In order to improve the utilization rate of the light, the sidewall 151 may be a light-transmitting surface, so that the light irradiated on the side surface 130 by the diffusive light source can be transmitted out through the sidewall 151 and continuously transmitted to the side surface 130, the side surface 130 may provide a reflection effect for the light, and the light emitted from the sidewall 151 can be reflected by the side surface 130 and then emitted to the second end surface along the axial direction of the optical lens 100. Specifically, by making the parameters of the side wall 151 and the side surface 130 correspond to each other, it is ensured that the light emitted from the light source 200 toward the side wall 151 can be reflected by the side surface 130 and emitted toward the second end surface along the axial direction of the optical lens 100.

As described above, the end wall of the light source accommodating cavity 150 includes the converging surface 152, and optionally, the end wall of the light source accommodating cavity 150 includes only the converging surface 152, that is, any position on the end wall of the light source accommodating cavity 150 is recessed toward the side where the first end surface 110 is located, so as to provide a converging effect for light rays.

Considering that the intensity of the light emitted from the central position of the light source 200 is relatively high, in order to further improve the illumination uniformity of the light spot generated by the light source 200 through the optical lens 100, in another embodiment of the present application, as shown in fig. 2, optionally, the converging surface 152 is an annular structure, and the end wall further includes a diffusing surface 153, the diffusing surface 153 is disposed to protrude in a direction away from the first end surface 110, and the diffusing surface 153 is connected to the inner side of the converging surface 152, and the light received by the diffusing surface 153 can be diffused.

Specifically, in the end wall of the light source accommodating cavity 150, the area opposite to the edge is provided with a converging surface 152, the area opposite to the center is provided with a diffusing surface 153, the converging surface 152 protrudes towards the direction close to the first end surface 110, and the middle part of the diffusing surface 153 protrudes towards the direction close to the second end surface, so that the diffusing surface 153 is used for providing a diffusing effect for the light rays which are incident to the end wall from the light source 200 and are relatively centered, the converging surface 152 is used for providing a converging effect for the light rays which are incident to the opposite edge in the end wall from the light source 200, the uniformity of the light rays which are incident to the end wall from the light source 200 at any position on the second end surface is relatively high, and the brightness uniformity of the light irradiation area generated by the light source 200 through the optical lens 100 is improved.

Specifically, the size distribution ratio of the diffusing surface 153 and the converging surface 152 in the radial direction of the optical lens 100 may be determined according to actual parameters such as the size of the light source 200 and the distribution of light of the light source 200, and is not limited herein.

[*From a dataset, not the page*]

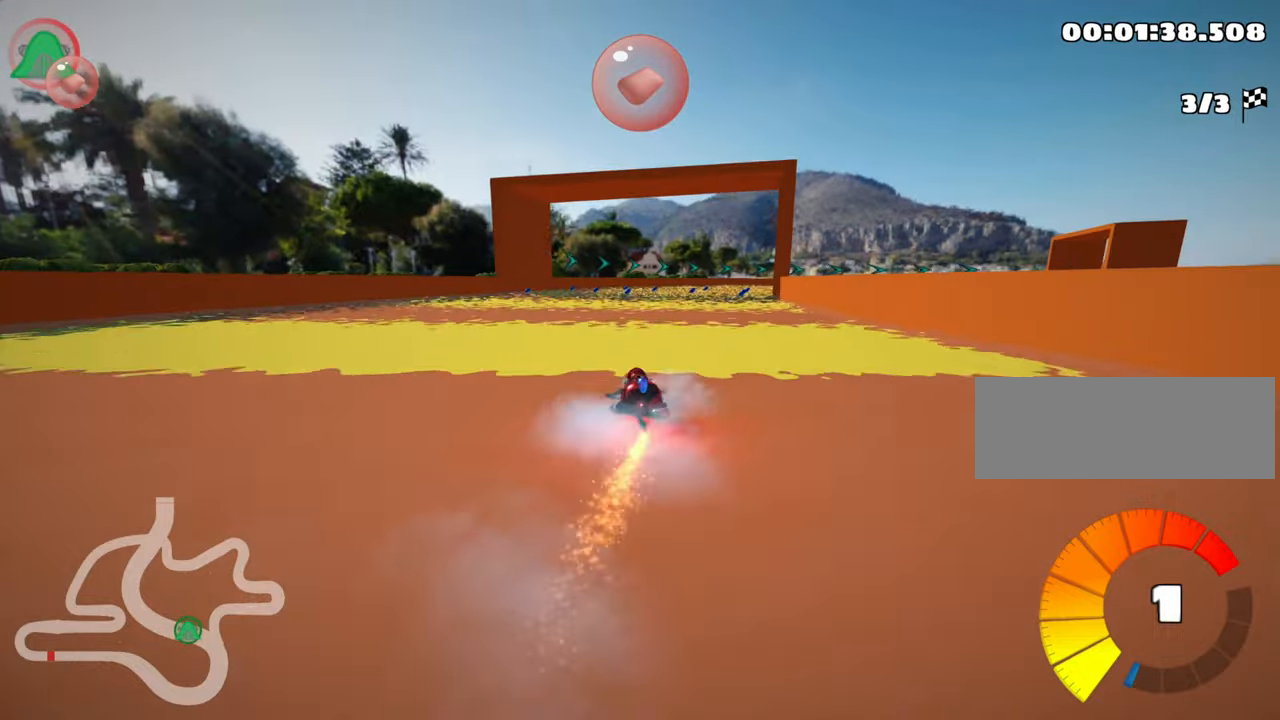
{"keys": ["right", "up"], "events": [[350, "skid", "up"]]}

Of course, in order to reduce the difficulty of processing the end wall of the light source accommodating cavity 150 in the optical lens 100, the converging surface 152 and the diffusing surface 153 may be formed together by integral molding.

In the above embodiment, the diffusing surface 153 may be formed such that the diffusing surface 153 protrudes with its center position toward the direction of the second end surface with reference to the edge thereof, in which case, if the diffusing surface 153 is cut by a plane passing through the axis of the optical lens 100, the cut pattern may include two arc segments connected to each other, the two arc segments are a first arc segment and a second arc segment respectively, and the two arc segments are connected to each other at a position relatively closer to the second end surface than the end of the two arc segments facing away from each other.

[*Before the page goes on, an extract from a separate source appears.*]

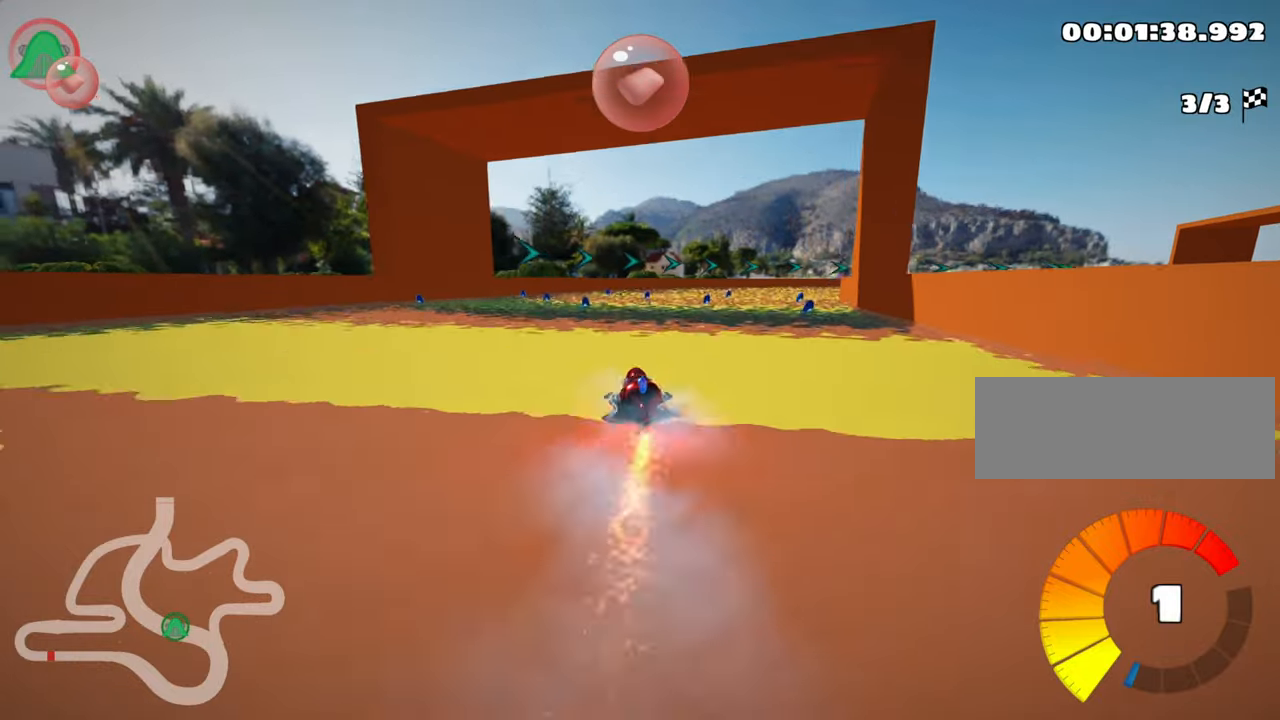
{"keys": ["right", "skid", "up"], "events": [[33, "right", "up"], [233, "left", "down"], [350, "left", "up"], [467, "right", "down"], [483, "skid", "down"]]}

Optionally, the first arc-shaped segment and the second arc-shaped segment are both arcs, that is, the curvatures at any position on the first arc-shaped segment and the second arc-shaped segment are equal. In another embodiment of the present application, optionally, the curvature of the portion of the first arcuate segment proximal to the second arcuate segment is greater than the curvature of the portion of the first arcuate segment distal to the second arcuate segment. In other words, the curvature of the portion of the diffusion surface 153 corresponding to the first arc-shaped segment is larger as the portion is farther from the converging surface 152, and in the case of adopting this technical solution, the diffusion capability of the portion of the diffusion surface 153 corresponding to the first arc-shaped segment is stronger as the distance from the center of the light source 200 is smaller along the radial direction of the optical lens 100, so as to further improve the diffusion uniformity of the diffusion surface 153 on the light emitted from the center of the diffusion-type light source 200, and maximally improve the illumination uniformity of the light diffused by the diffusion surface 153 on the second end surface.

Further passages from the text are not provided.